### Task to carry out
Quote verbatim the records beginning at the line that contains "part at (1592, 64) size: 54x36 px -> 34x22 px" and ending after the line that contains "line at (1593, 1081): present -> none".

### Data for this exercise
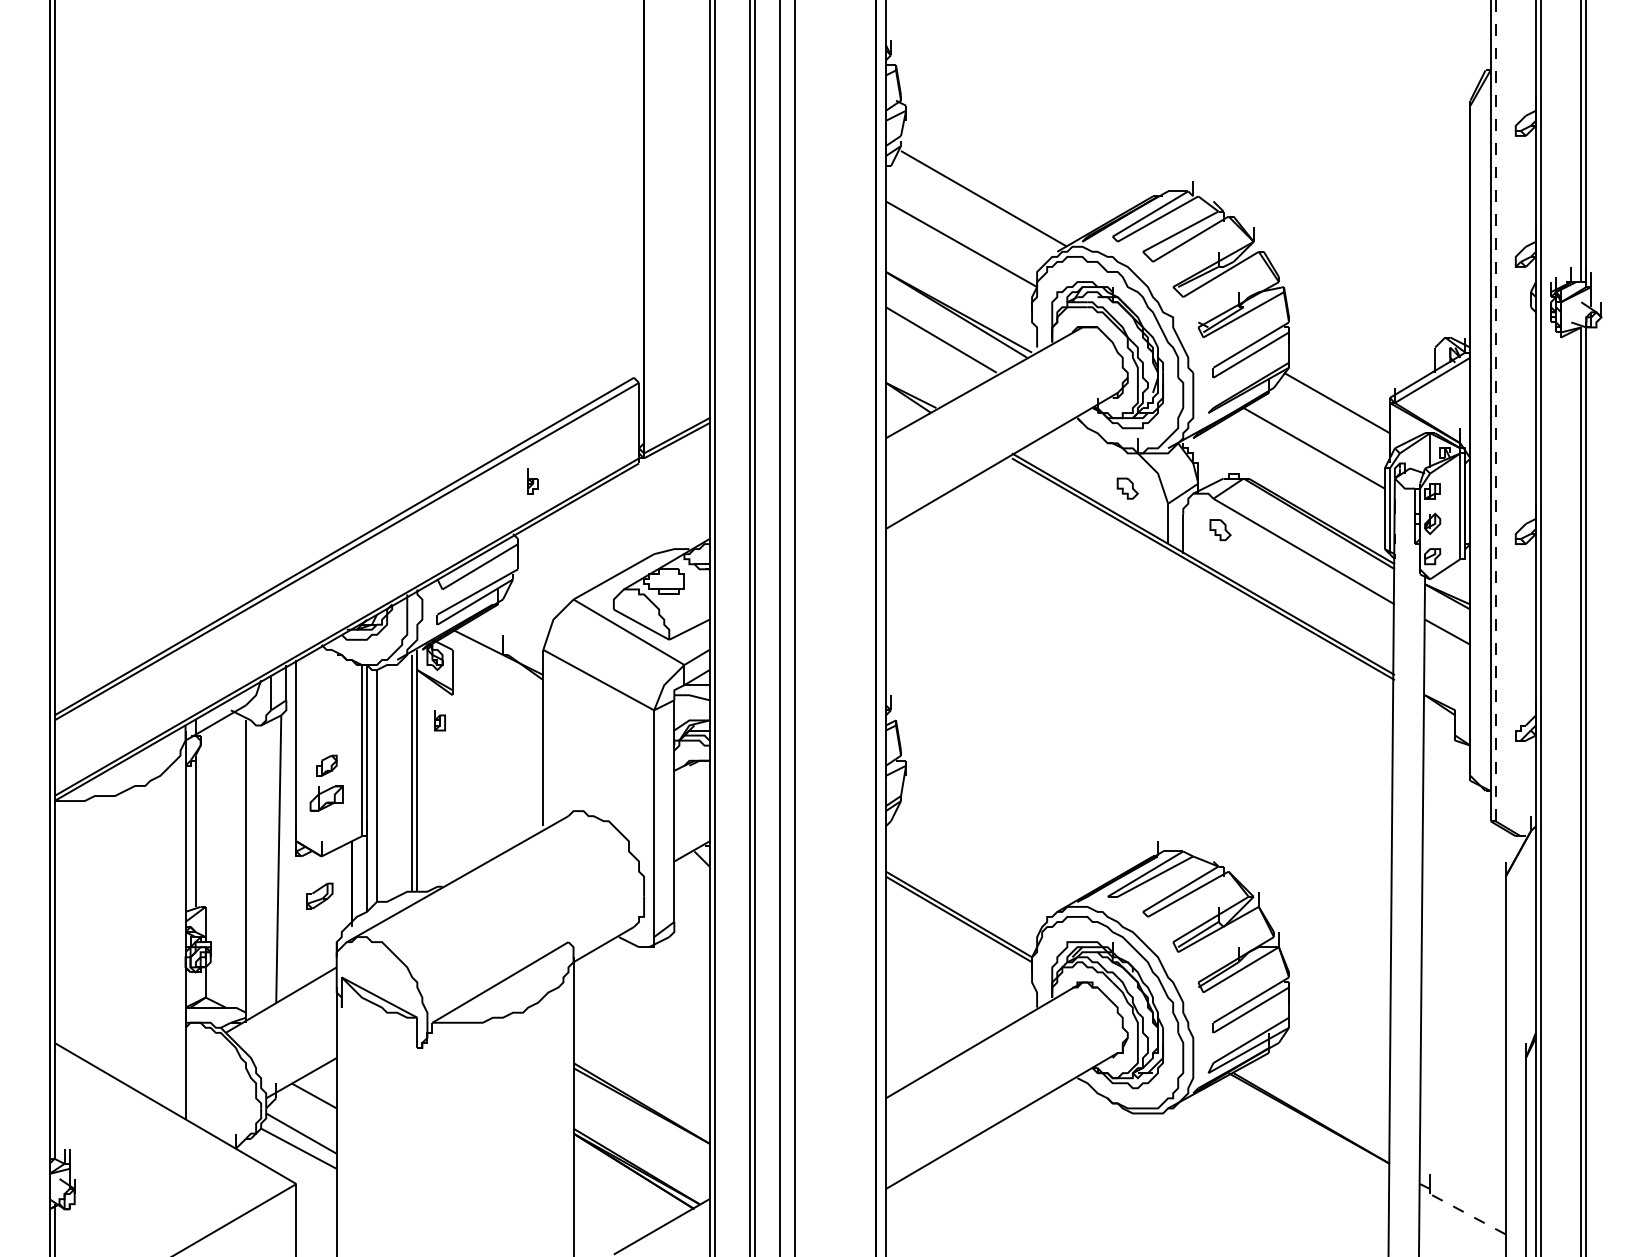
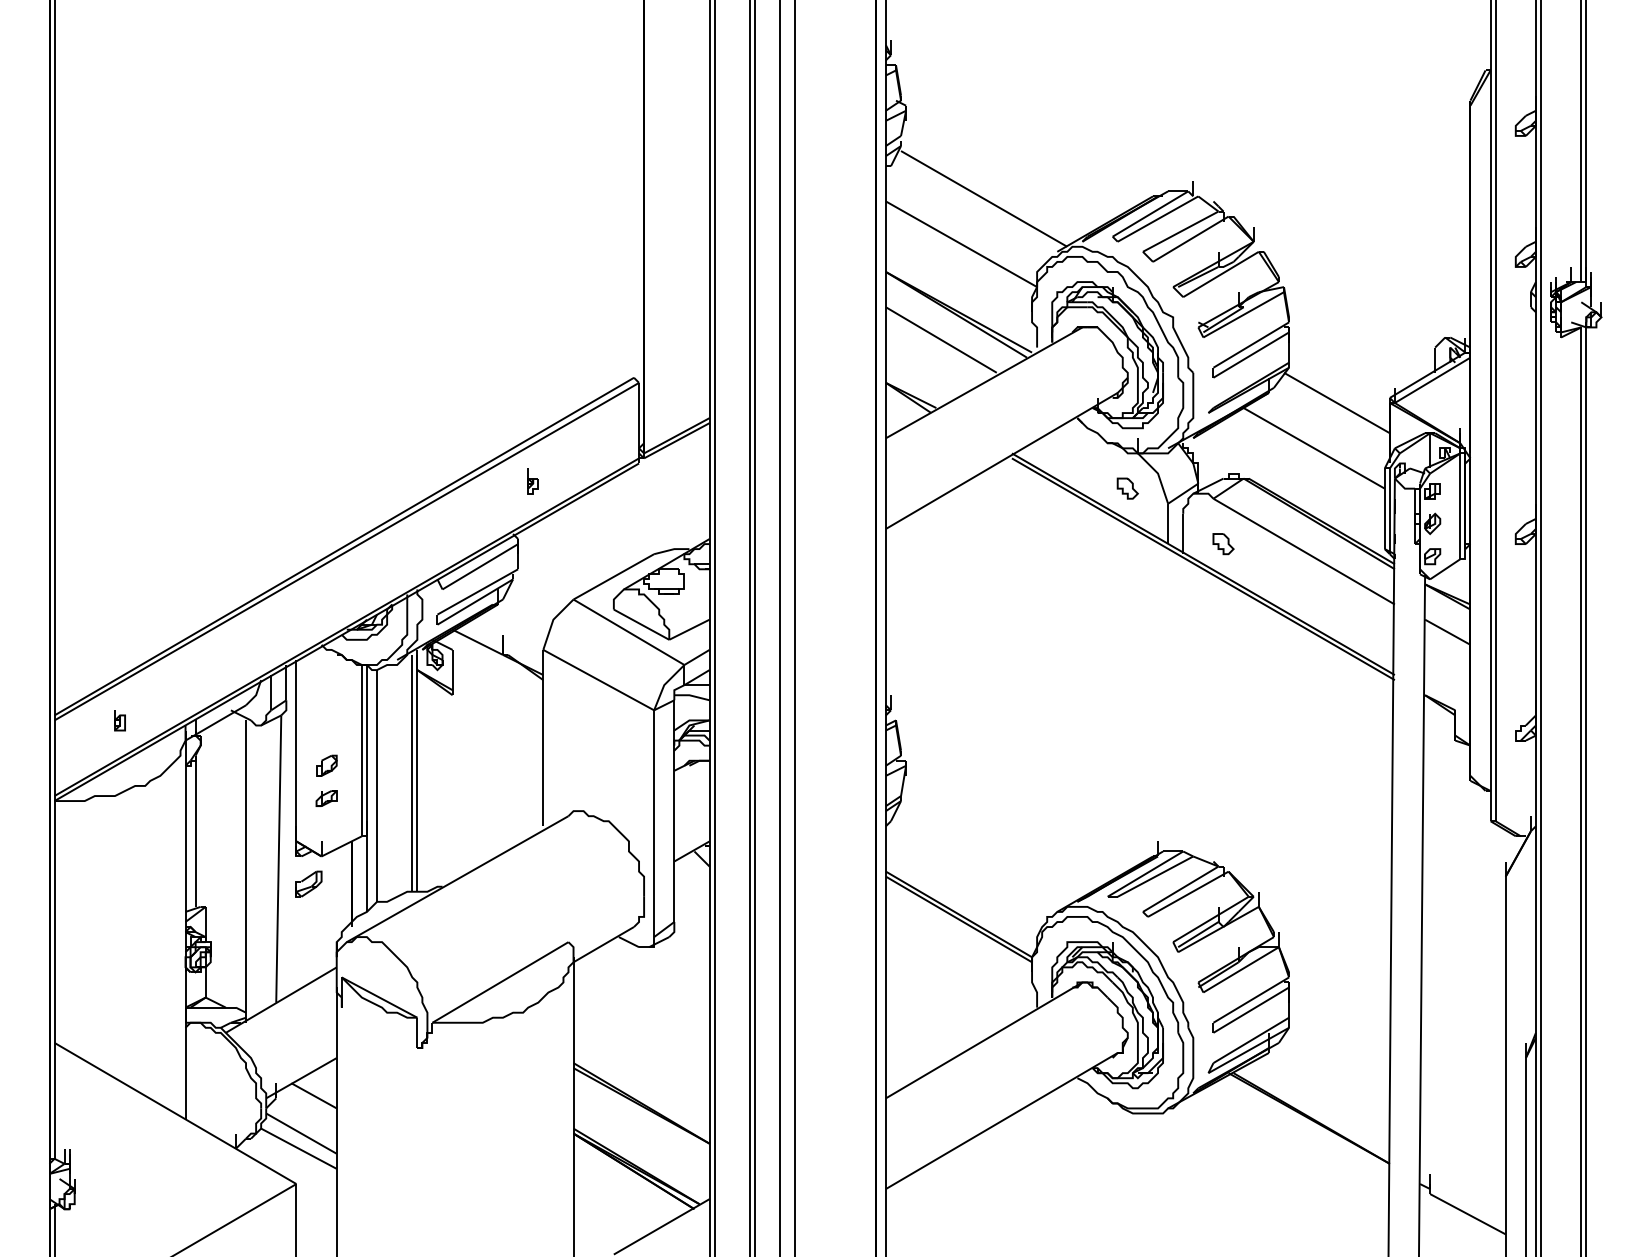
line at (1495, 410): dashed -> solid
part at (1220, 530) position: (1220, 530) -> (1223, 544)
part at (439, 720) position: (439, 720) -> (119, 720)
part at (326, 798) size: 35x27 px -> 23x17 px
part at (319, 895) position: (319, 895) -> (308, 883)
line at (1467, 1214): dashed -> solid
==
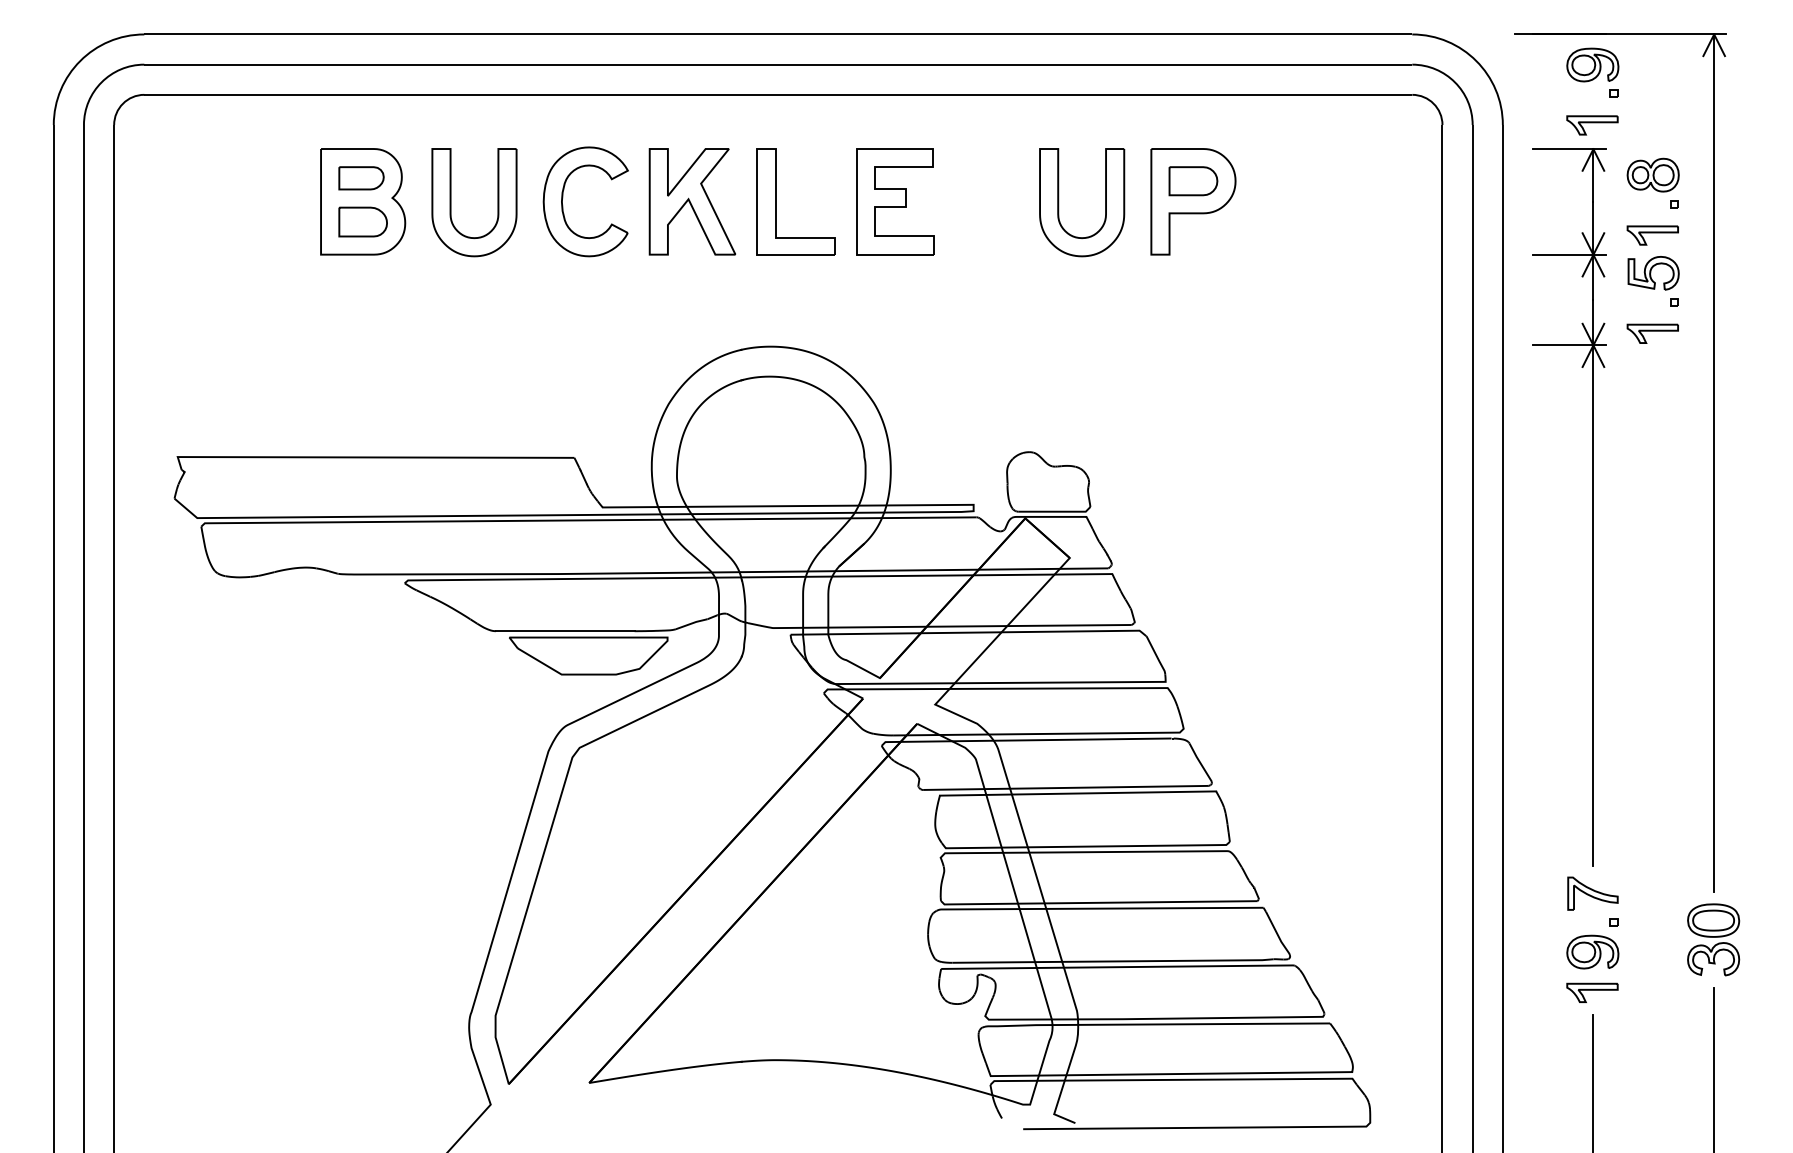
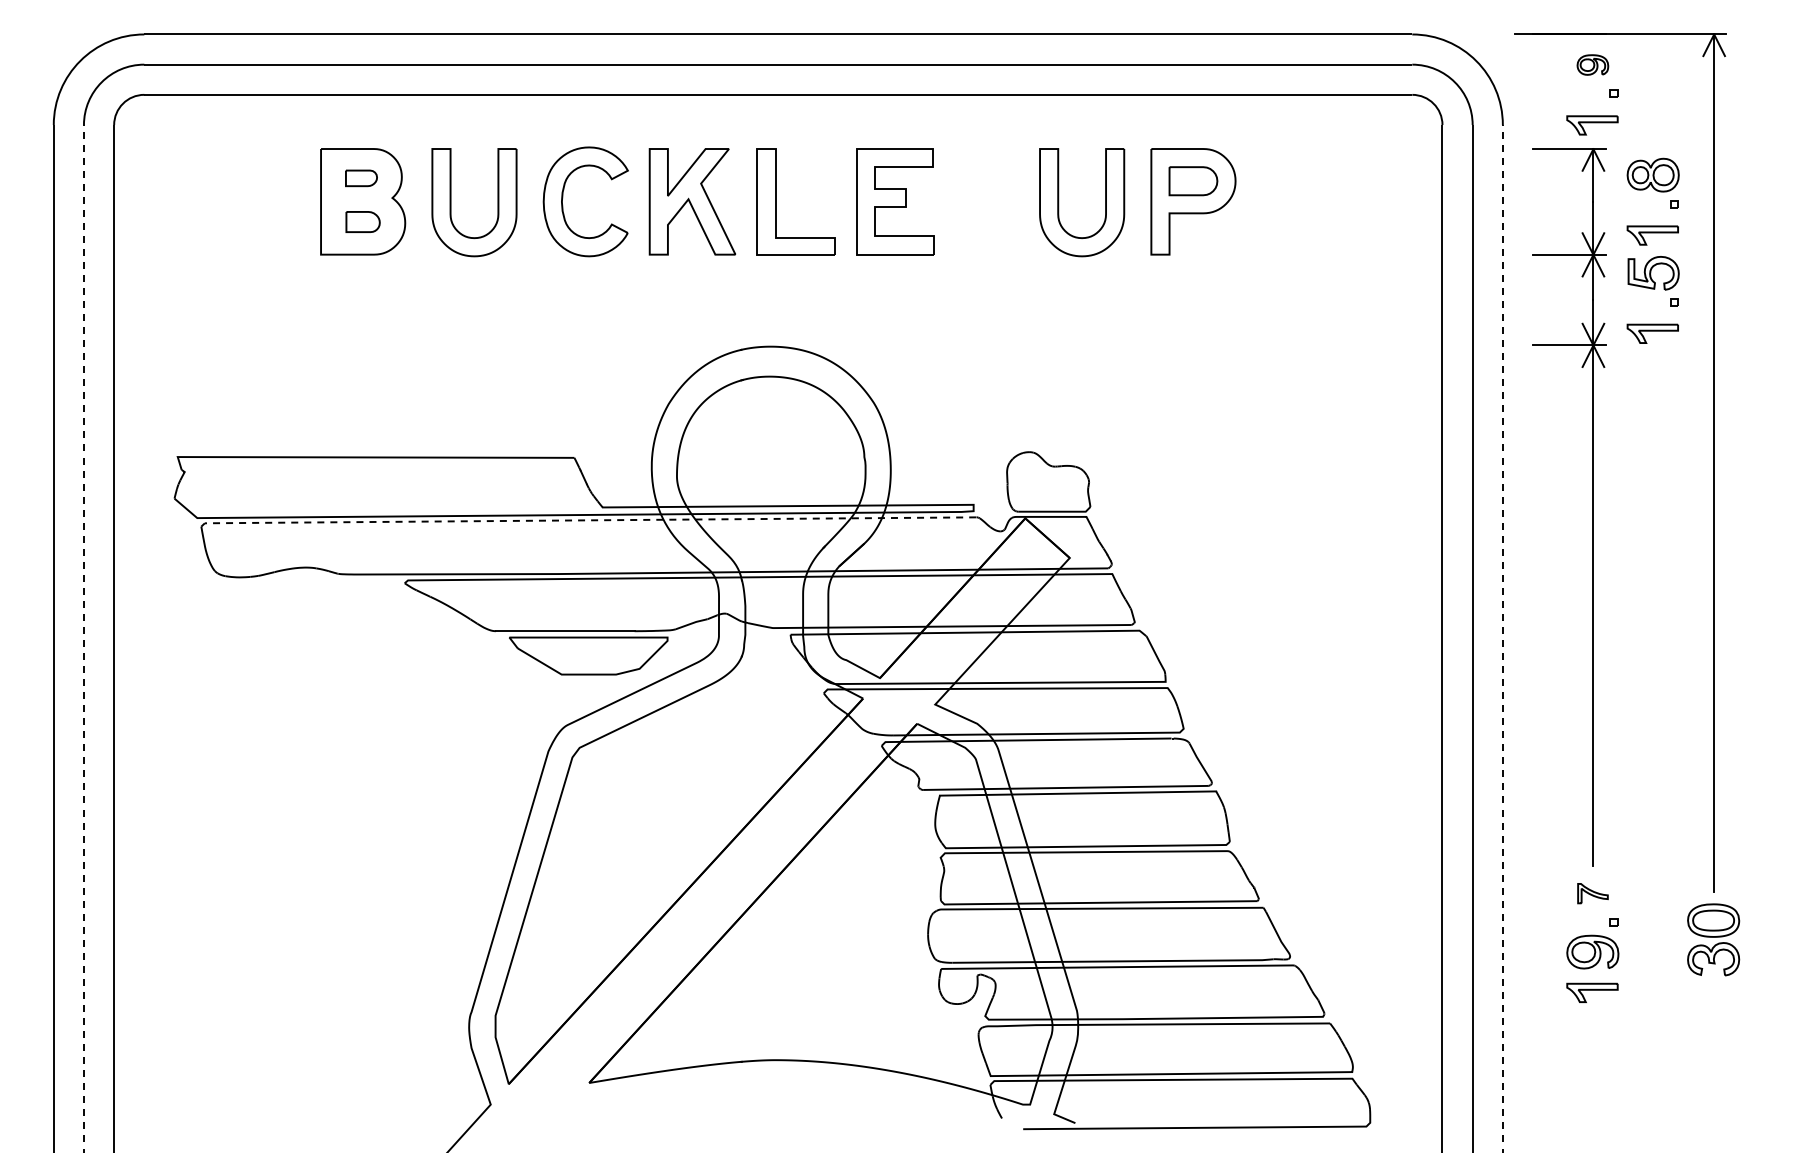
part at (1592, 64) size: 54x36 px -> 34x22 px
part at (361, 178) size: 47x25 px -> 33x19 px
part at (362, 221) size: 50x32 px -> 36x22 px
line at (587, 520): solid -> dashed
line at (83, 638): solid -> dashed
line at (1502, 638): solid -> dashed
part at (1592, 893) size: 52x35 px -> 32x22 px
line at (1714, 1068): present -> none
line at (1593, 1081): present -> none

### Result of this task
part at (1592, 64) size: 54x36 px -> 34x22 px
part at (361, 178) size: 47x25 px -> 33x19 px
part at (362, 221) size: 50x32 px -> 36x22 px
line at (587, 520): solid -> dashed
line at (83, 638): solid -> dashed
line at (1502, 638): solid -> dashed
part at (1592, 893) size: 52x35 px -> 32x22 px
line at (1714, 1068): present -> none
line at (1593, 1081): present -> none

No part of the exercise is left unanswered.